Partner leverage is another key strength. In the fiscal second quarter, 89% of total bookings were driven through the partner ecosystem, including Microsoft and AWS alliances that are expanding pipeline and joint deal activity. The company also launched C3 AI Agentic Process Automation, aiming to embed AI agents into enterprise workflows.
Still, challenges are evident. Revenue growth remains uneven, and guidance for fiscal 2026 implies year-over-year revenue contraction at the midpoint. Profitability is also distant, with non-GAAP operating losses guided in the $180.5–$210.5 million range for fiscal 2026. The Zacks Consensus Estimate now project fiscal 2026 loss of $1.21 per share, slightly wider than 60 days ago, and a 23.2% decline in revenues. These trends raise concerns about execution consistency despite strong federal traction.

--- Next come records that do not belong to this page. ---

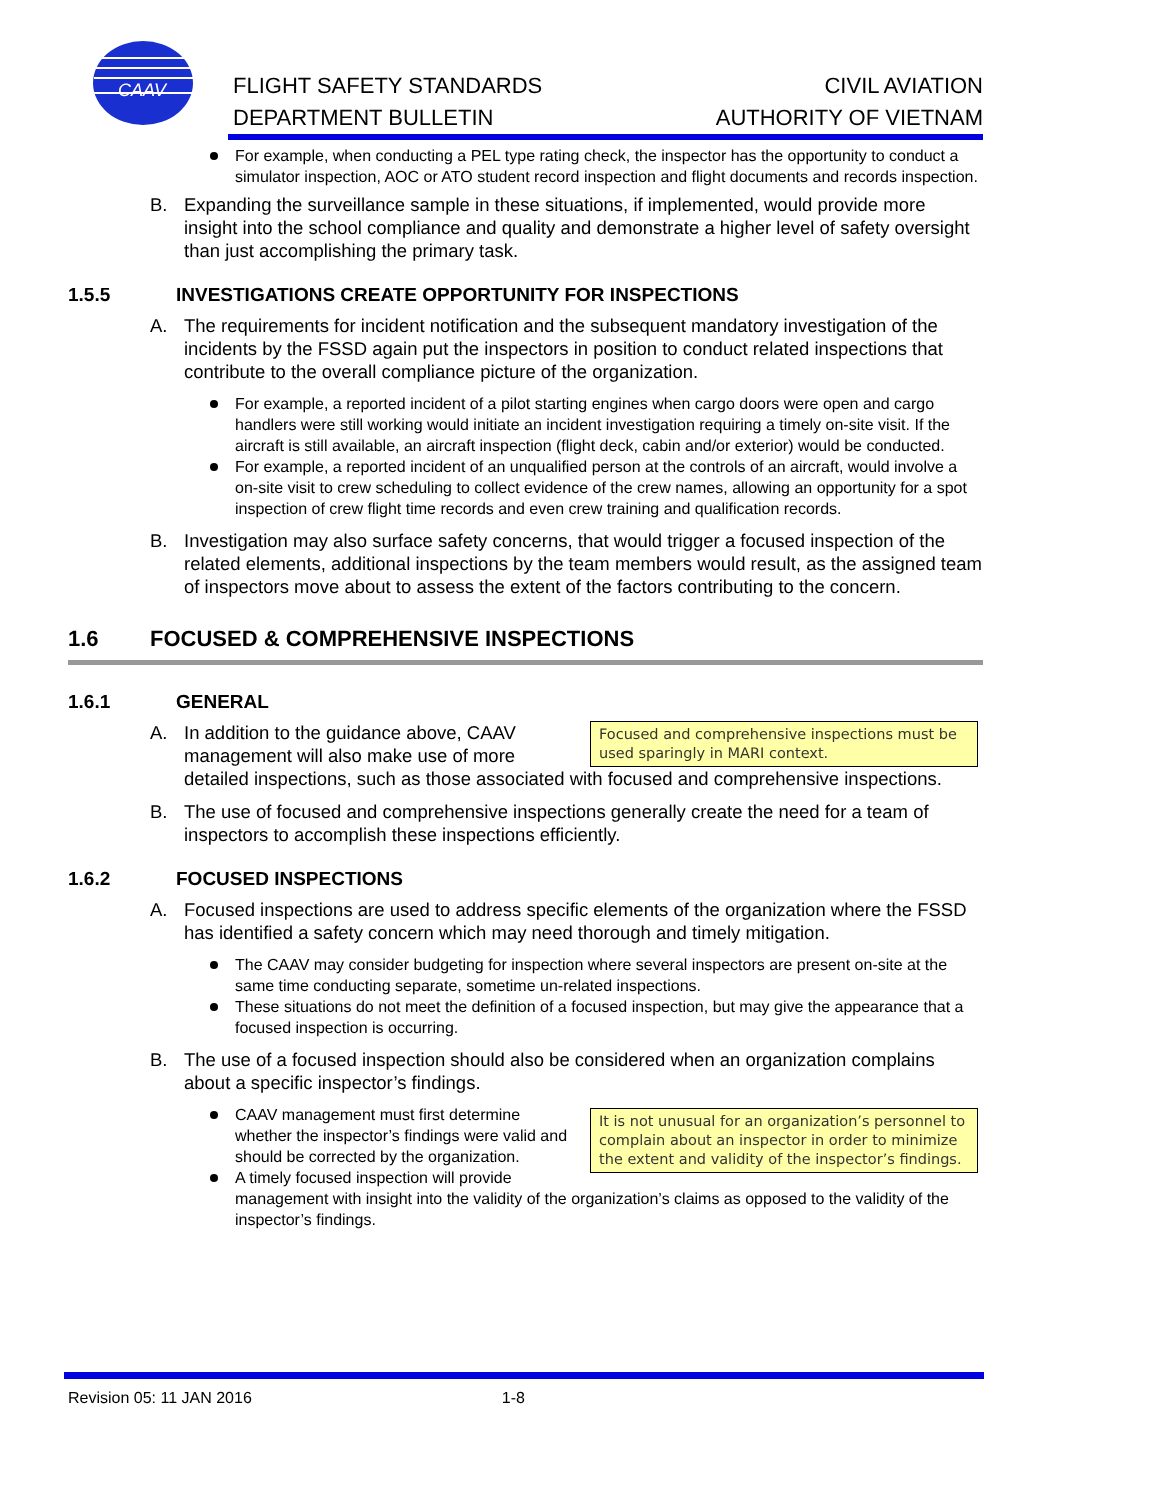CAAV
FLIGHT SAFETY STANDARDS
DEPARTMENT BULLETIN
CIVIL AVIATION
AUTHORITY OF VIETNAM
For example, when conducting a PEL type rating check, the inspector has the opportunity to conduct a simulator inspection, AOC or ATO student record inspection and flight documents and records inspection.
B. Expanding the surveillance sample in these situations, if implemented, would provide more insight into the school compliance and quality and demonstrate a higher level of safety oversight than just accomplishing the primary task.
1.5.5 INVESTIGATIONS CREATE OPPORTUNITY FOR INSPECTIONS
A. The requirements for incident notification and the subsequent mandatory investigation of the incidents by the FSSD again put the inspectors in position to conduct related inspections that contribute to the overall compliance picture of the organization.
For example, a reported incident of a pilot starting engines when cargo doors were open and cargo handlers were still working would initiate an incident investigation requiring a timely on-site visit. If the aircraft is still available, an aircraft inspection (flight deck, cabin and/or exterior) would be conducted.
For example, a reported incident of an unqualified person at the controls of an aircraft, would involve a on-site visit to crew scheduling to collect evidence of the crew names, allowing an opportunity for a spot inspection of crew flight time records and even crew training and qualification records.
B. Investigation may also surface safety concerns, that would trigger a focused inspection of the related elements, additional inspections by the team members would result, as the assigned team of inspectors move about to assess the extent of the factors contributing to the concern.
1.6 FOCUSED & COMPREHENSIVE INSPECTIONS
1.6.1 GENERAL
Focused and comprehensive inspections must be used sparingly in MARI context.
A. In addition to the guidance above, CAAV management will also make use of more detailed inspections, such as those associated with focused and comprehensive inspections.
B. The use of focused and comprehensive inspections generally create the need for a team of inspectors to accomplish these inspections efficiently.
1.6.2 FOCUSED INSPECTIONS
A. Focused inspections are used to address specific elements of the organization where the FSSD has identified a safety concern which may need thorough and timely mitigation.
The CAAV may consider budgeting for inspection where several inspectors are present on-site at the same time conducting separate, sometime un-related inspections.
These situations do not meet the definition of a focused inspection, but may give the appearance that a focused inspection is occurring.
B. The use of a focused inspection should also be considered when an organization complains about a specific inspector’s findings.
It is not unusual for an organization’s personnel to complain about an inspector in order to minimize the extent and validity of the inspector’s findings.
CAAV management must first determine whether the inspector’s findings were valid and should be corrected by the organization.
A timely focused inspection will provide management with insight into the validity of the organization’s claims as opposed to the validity of the inspector’s findings.
Revision 05: 11 JAN 2016 1-8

In short, SoundHound’s revisions suggest short-term margin pressure amid expansion, while C3.ai’s revisions point to a tougher demand environment.
Which AI Stock Has Better Upside?
Both companies operate in promising AI segments, and both remain unprofitable. However, the direction of growth matters. SoundHound is demonstrating strong revenue acceleration, expanding partnerships across automotive and voice commerce, and narrowing expected losses year over year. C3.ai, a Zacks Rank #4 (Sell) company, offers federal momentum and a strong cash balance, but faces revenue contraction and deeper projected losses.
You can see the complete list of today’s Zacks #1 Rank (Strong Buy) stocks here.
Given SoundHound’s higher growth trajectory, expanding monetization ecosystem and relatively stable industry-aligned valuation, it appears to hold better upside potential at this stage. For seeking exposure to scalable, agentic AI platforms with tangible revenue growth, SoundHound, which carries a Zacks Rank #3 (Hold), currently stands out as the more compelling albeit still high-risk AI play.